Data excerpts:
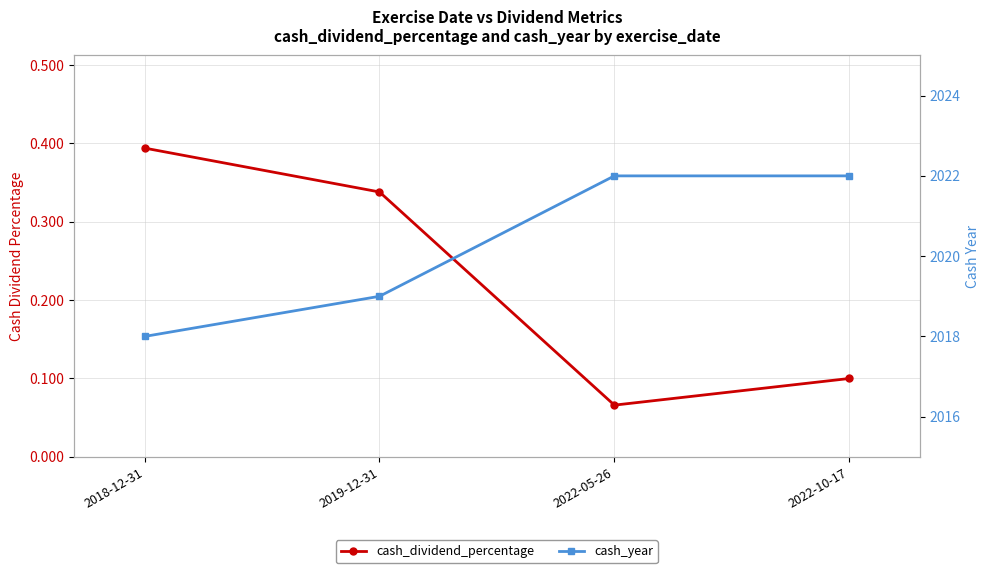

What is the value of the cash_year point at the 1st from the left?

2018.0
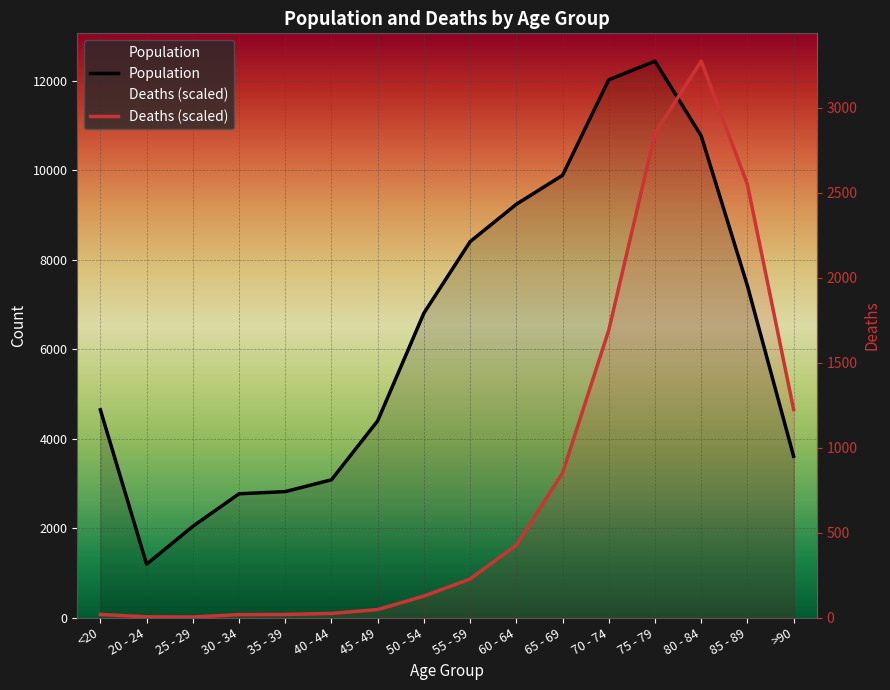

Reading left to right, list all the values displayed in this chart.

Population: <20=4641.0	20 - 24=1191.0	25 - 29=2038.0	30 - 34=2765.0	35 - 39=2814.0	40 - 44=3078.0	45 - 49=4396.0	50 - 54=6803.0	55 - 59=8400.0	60 - 64=9236.0	65 - 69=9883.0	70 - 74=12018.0	75 - 79=12434.0	80 - 84=10764.0	85 - 89=7417.0	>90=3604.0
Deaths: <20=68.4	20 - 24=15.2	25 - 29=11.4	30 - 34=64.6	35 - 39=68.4	40 - 44=91.2	45 - 49=178.6	50 - 54=478.7	55 - 59=862.4	60 - 64=1618.4	65 - 69=3229.1	70 - 74=6420.2	75 - 79=10819.4	80 - 84=12434.0	85 - 89=9679.8	>90=4649.9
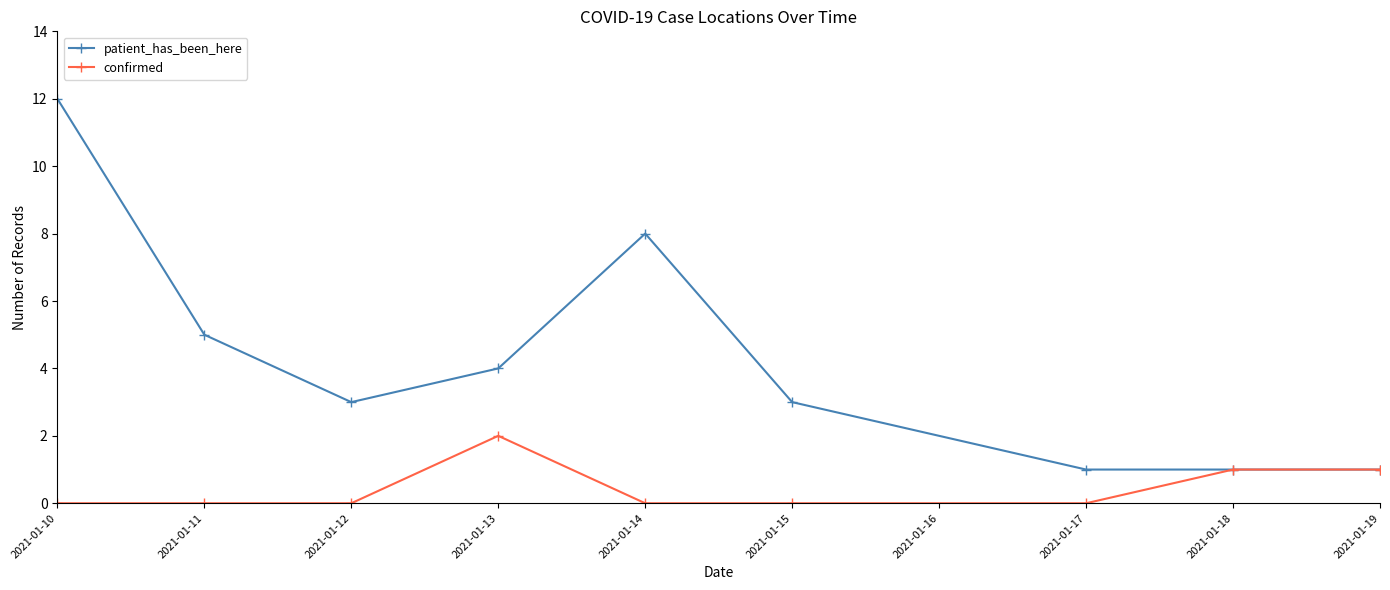

What is the difference between the second highest and minimum values in the confirmed series?

1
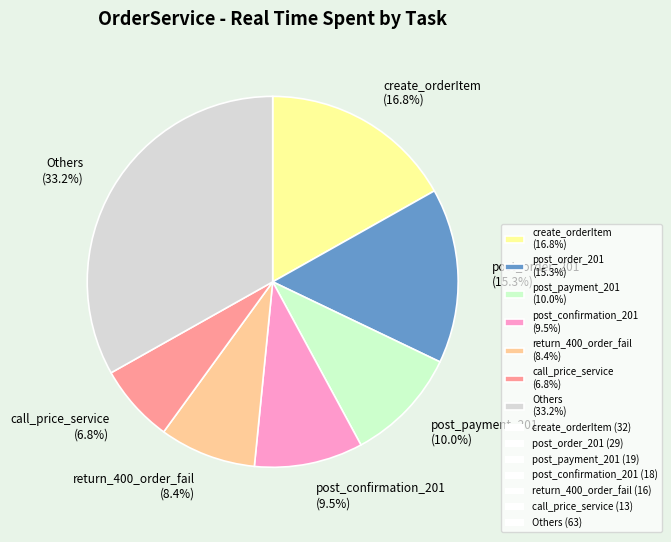

Combined, what portion of the pie is post_payment_201 (10.0%) and Others (33.2%)?

43.2%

▸ REQUIRED WORK: Return all of the entries above verbatim, leaving out the pictures.

▸ TASK RESPONSE:
What is the value of the cash_year point at the 1st from the left?

2018.0

Reading left to right, list all the values displayed in this chart.

Population: <20=4641.0	20 - 24=1191.0	25 - 29=2038.0	30 - 34=2765.0	35 - 39=2814.0	40 - 44=3078.0	45 - 49=4396.0	50 - 54=6803.0	55 - 59=8400.0	60 - 64=9236.0	65 - 69=9883.0	70 - 74=12018.0	75 - 79=12434.0	80 - 84=10764.0	85 - 89=7417.0	>90=3604.0
Deaths: <20=68.4	20 - 24=15.2	25 - 29=11.4	30 - 34=64.6	35 - 39=68.4	40 - 44=91.2	45 - 49=178.6	50 - 54=478.7	55 - 59=862.4	60 - 64=1618.4	65 - 69=3229.1	70 - 74=6420.2	75 - 79=10819.4	80 - 84=12434.0	85 - 89=9679.8	>90=4649.9

What is the difference between the second highest and minimum values in the confirmed series?

1

Combined, what portion of the pie is post_payment_201 (10.0%) and Others (33.2%)?

43.2%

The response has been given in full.